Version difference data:
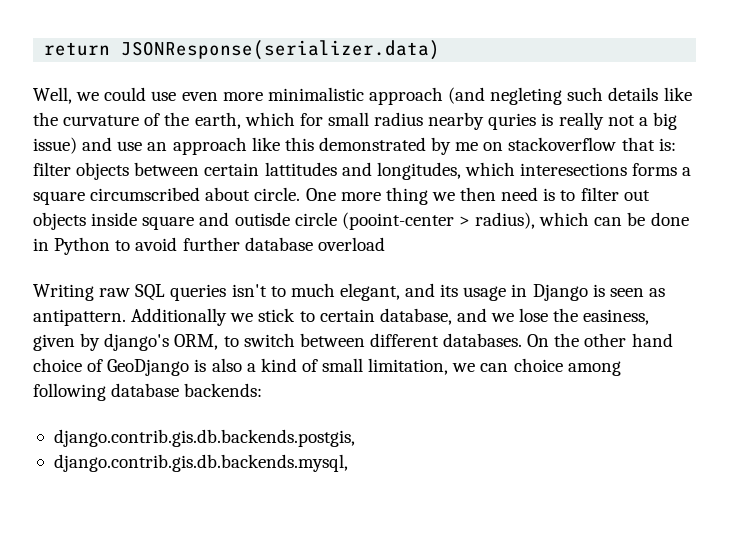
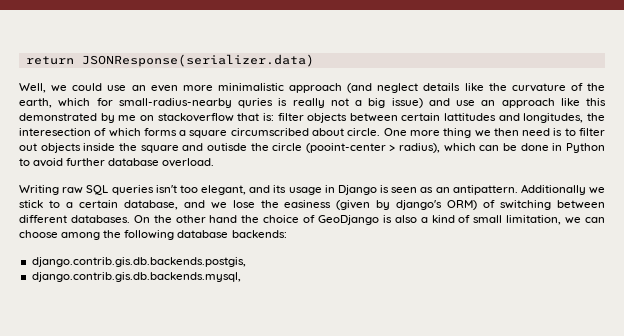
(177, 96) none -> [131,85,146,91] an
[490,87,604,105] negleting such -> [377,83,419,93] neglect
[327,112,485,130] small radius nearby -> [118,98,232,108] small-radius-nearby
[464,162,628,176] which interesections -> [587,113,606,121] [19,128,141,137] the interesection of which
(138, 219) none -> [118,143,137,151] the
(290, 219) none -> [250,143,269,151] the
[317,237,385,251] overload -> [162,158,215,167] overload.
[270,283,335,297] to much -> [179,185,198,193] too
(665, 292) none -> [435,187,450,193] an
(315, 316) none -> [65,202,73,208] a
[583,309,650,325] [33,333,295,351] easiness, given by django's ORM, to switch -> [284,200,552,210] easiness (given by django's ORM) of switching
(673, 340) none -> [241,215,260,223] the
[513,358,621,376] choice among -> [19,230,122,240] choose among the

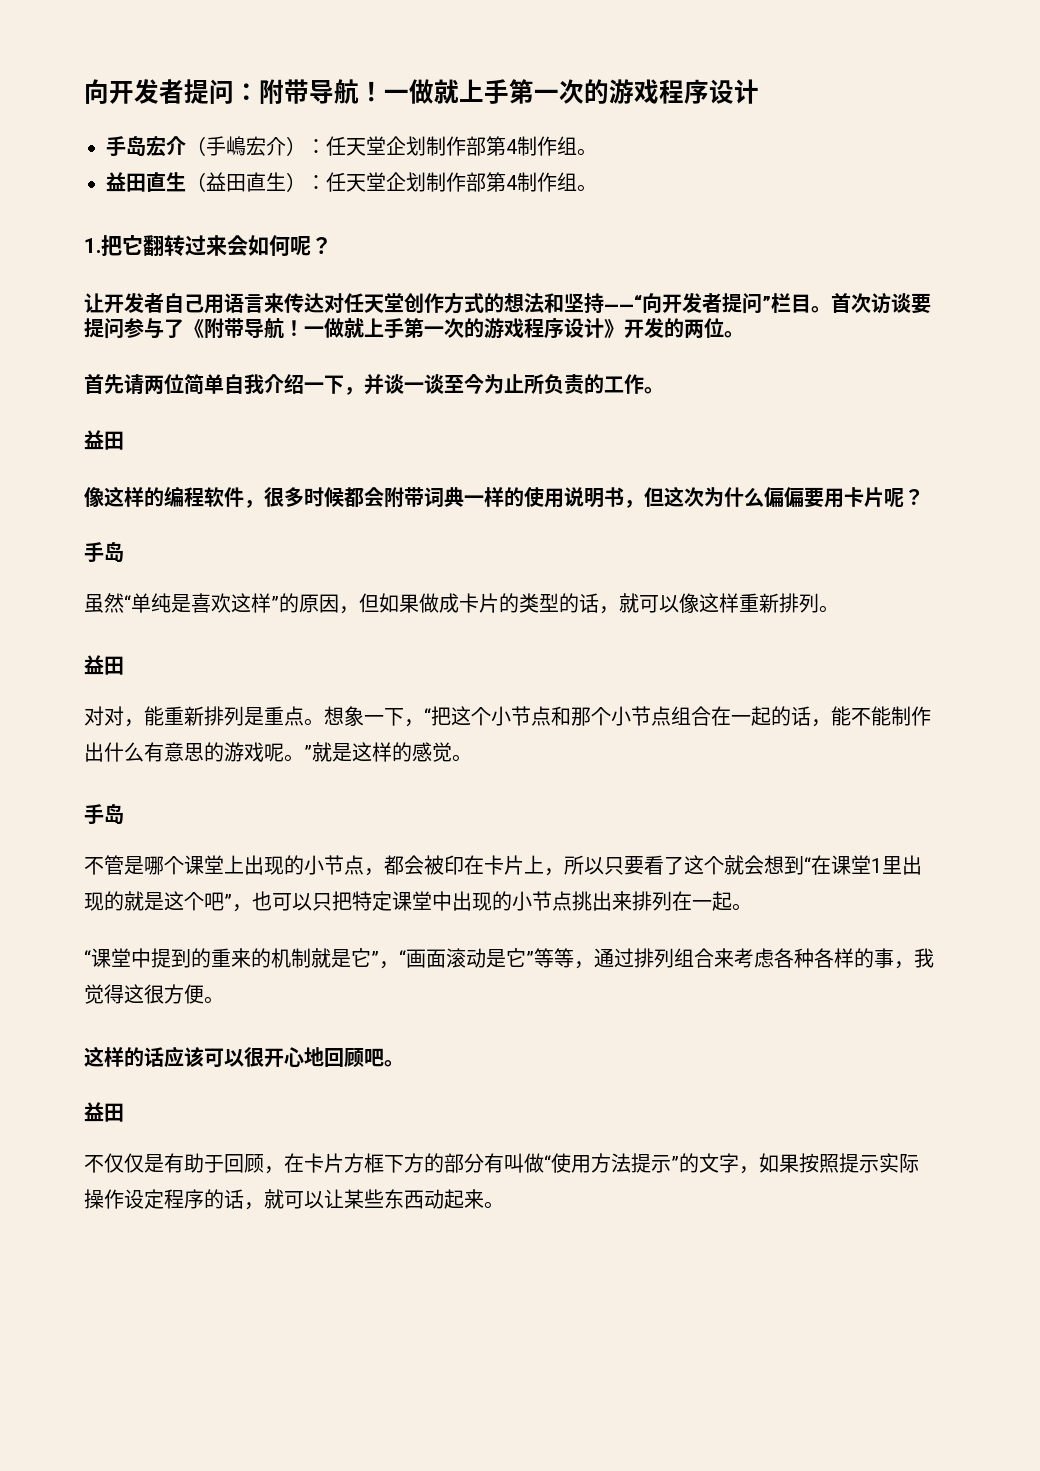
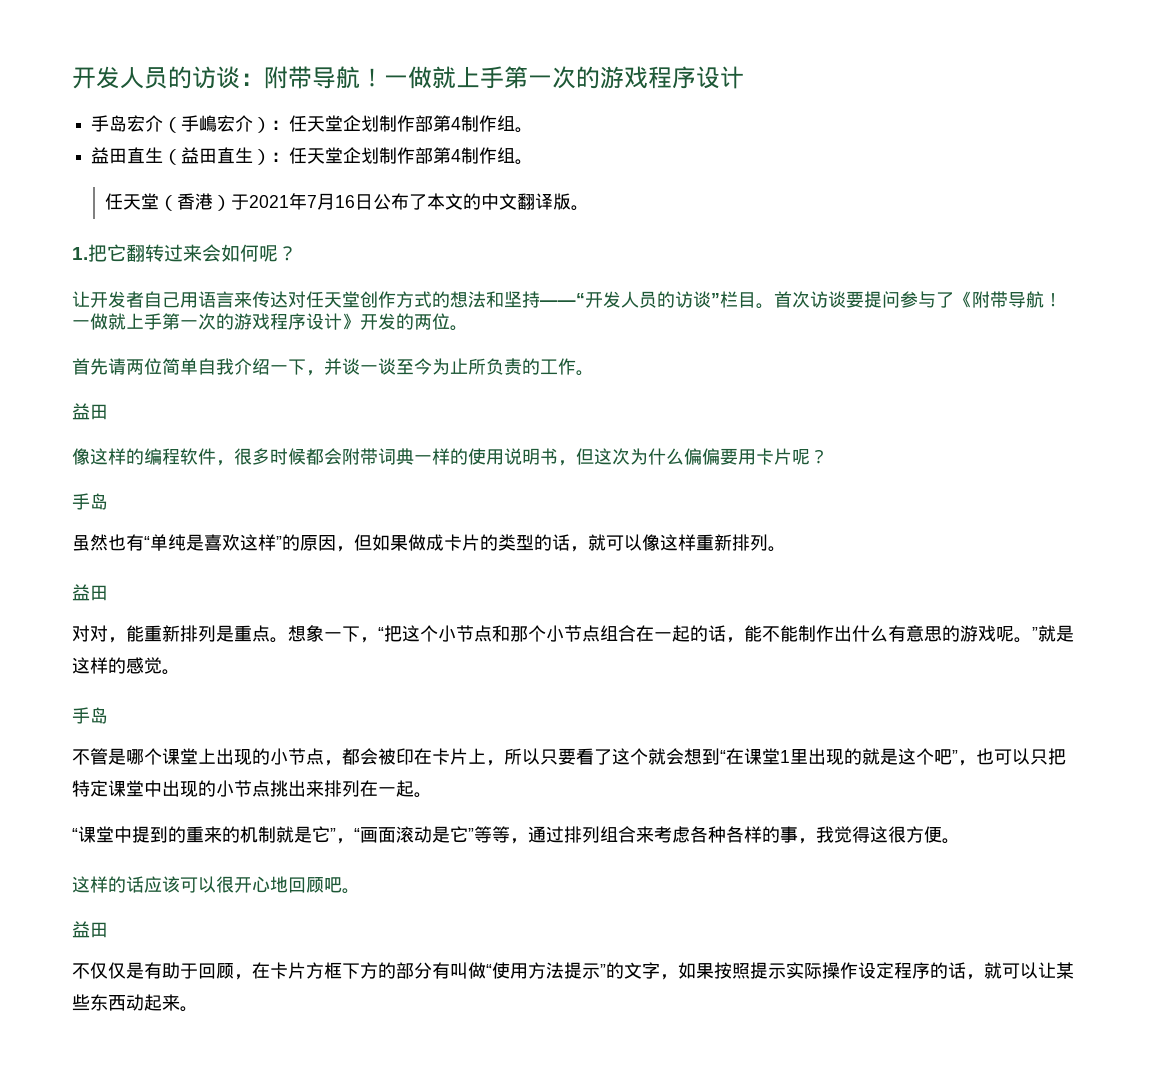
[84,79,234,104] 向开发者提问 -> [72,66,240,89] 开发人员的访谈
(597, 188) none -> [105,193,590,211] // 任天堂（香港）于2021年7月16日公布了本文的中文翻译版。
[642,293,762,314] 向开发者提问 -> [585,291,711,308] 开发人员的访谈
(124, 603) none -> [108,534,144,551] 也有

Brief: Nothing but the lines from the first line of the data above through the line holding "(315, 316) none -> [65,202,73,208] a" may appear in the response, copied exactly and without pictures.

Completed exercise:
(177, 96) none -> [131,85,146,91] an
[490,87,604,105] negleting such -> [377,83,419,93] neglect
[327,112,485,130] small radius nearby -> [118,98,232,108] small-radius-nearby
[464,162,628,176] which interesections -> [587,113,606,121] [19,128,141,137] the interesection of which
(138, 219) none -> [118,143,137,151] the
(290, 219) none -> [250,143,269,151] the
[317,237,385,251] overload -> [162,158,215,167] overload.
[270,283,335,297] to much -> [179,185,198,193] too
(665, 292) none -> [435,187,450,193] an
(315, 316) none -> [65,202,73,208] a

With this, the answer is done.